SOURCE MATERIAL Block Start

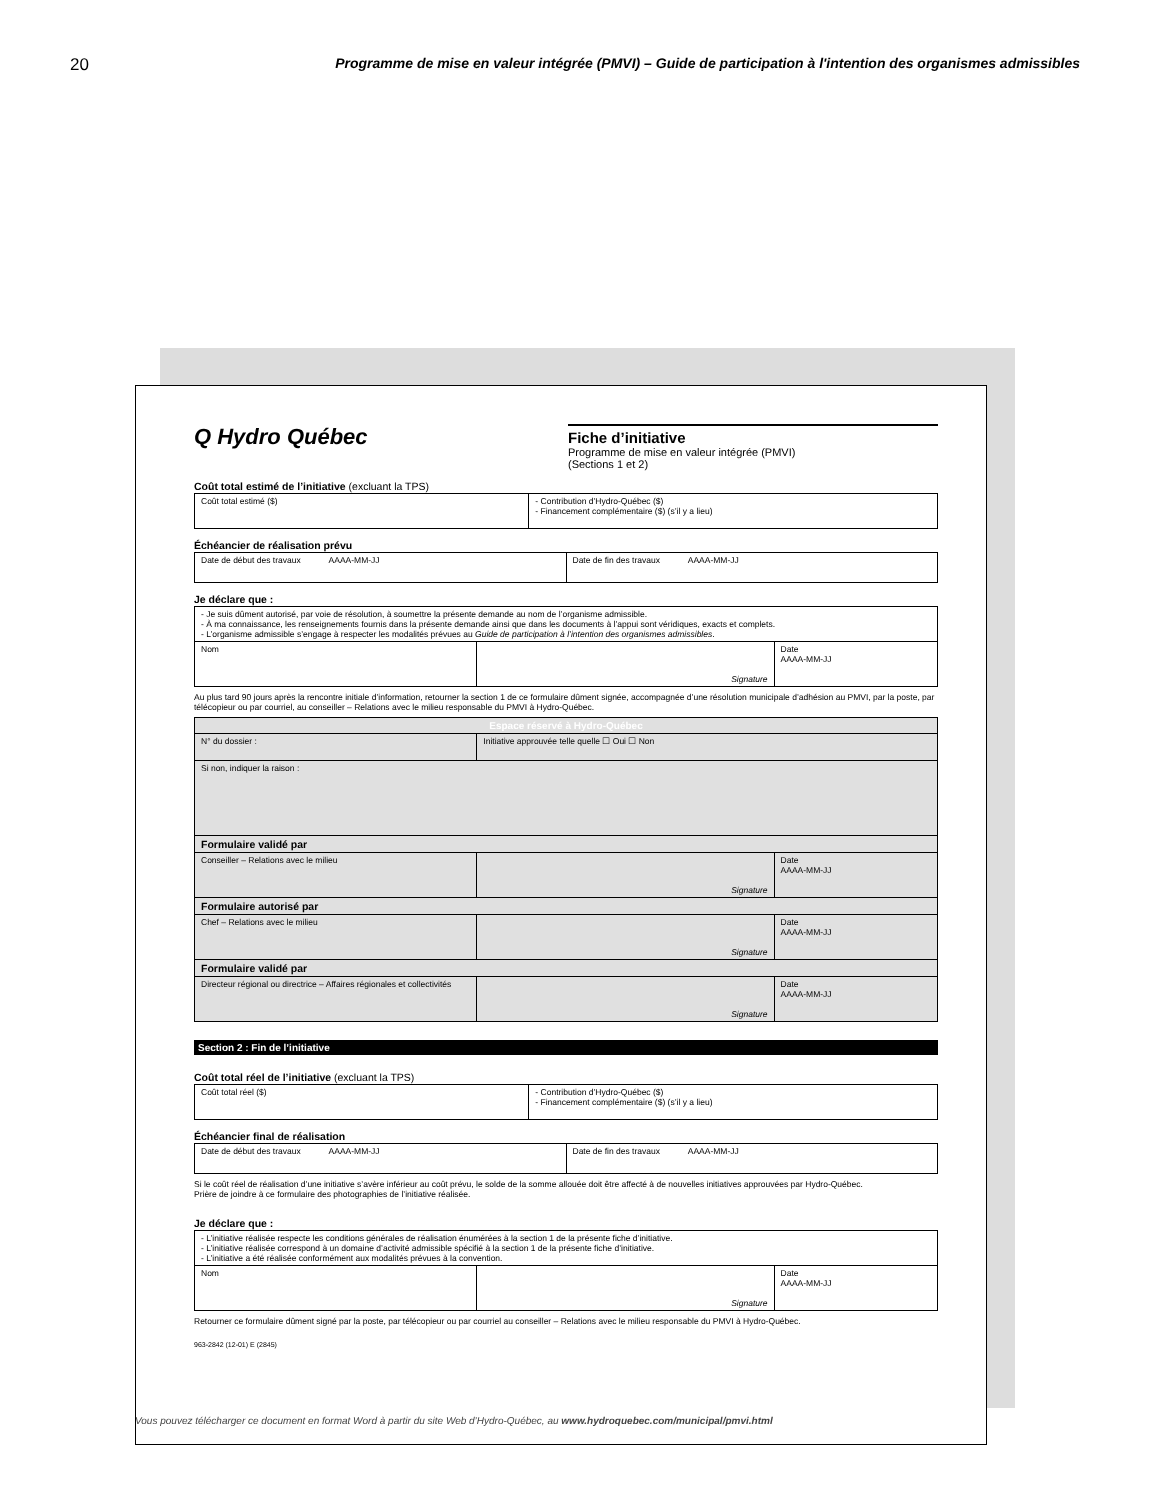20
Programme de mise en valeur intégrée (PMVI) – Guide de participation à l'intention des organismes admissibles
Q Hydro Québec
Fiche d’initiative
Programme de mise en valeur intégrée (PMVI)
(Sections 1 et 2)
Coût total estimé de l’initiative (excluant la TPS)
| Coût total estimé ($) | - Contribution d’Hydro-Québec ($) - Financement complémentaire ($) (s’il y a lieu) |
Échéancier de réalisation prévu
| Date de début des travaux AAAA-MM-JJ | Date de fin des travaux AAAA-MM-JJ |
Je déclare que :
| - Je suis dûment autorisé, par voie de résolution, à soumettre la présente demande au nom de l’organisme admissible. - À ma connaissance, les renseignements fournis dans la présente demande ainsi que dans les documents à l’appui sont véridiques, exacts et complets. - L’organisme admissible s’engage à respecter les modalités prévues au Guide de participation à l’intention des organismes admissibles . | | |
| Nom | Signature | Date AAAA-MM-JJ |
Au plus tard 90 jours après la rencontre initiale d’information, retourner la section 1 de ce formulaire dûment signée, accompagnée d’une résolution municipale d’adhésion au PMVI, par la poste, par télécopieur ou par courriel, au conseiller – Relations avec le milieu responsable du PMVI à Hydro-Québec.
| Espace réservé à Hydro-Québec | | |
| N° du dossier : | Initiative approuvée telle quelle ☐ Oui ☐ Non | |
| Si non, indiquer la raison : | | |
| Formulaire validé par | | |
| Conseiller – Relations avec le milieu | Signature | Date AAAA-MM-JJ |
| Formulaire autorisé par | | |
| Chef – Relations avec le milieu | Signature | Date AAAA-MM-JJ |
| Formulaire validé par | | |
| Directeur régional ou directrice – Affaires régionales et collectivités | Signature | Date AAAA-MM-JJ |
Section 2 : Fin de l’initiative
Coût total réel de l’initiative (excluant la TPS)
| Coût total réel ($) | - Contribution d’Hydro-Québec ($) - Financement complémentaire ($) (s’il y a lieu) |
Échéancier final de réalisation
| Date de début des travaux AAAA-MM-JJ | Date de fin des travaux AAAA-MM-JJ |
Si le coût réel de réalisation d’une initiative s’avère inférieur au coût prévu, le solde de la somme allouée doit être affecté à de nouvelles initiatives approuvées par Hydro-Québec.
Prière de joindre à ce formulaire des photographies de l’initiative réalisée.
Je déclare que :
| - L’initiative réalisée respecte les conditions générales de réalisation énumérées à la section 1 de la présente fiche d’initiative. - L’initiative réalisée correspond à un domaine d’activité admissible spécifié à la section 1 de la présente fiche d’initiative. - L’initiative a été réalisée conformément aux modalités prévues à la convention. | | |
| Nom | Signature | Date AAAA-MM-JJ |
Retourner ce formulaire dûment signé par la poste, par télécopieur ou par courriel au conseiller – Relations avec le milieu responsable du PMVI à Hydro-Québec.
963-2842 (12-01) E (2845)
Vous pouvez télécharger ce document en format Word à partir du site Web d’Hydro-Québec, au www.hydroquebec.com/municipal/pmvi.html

SOURCE MATERIAL Block End

WHAT YOU HAVE TO DO
A single number is the answer: how many lines of the material contain "présente"?

RESULT OF THIS TASK
2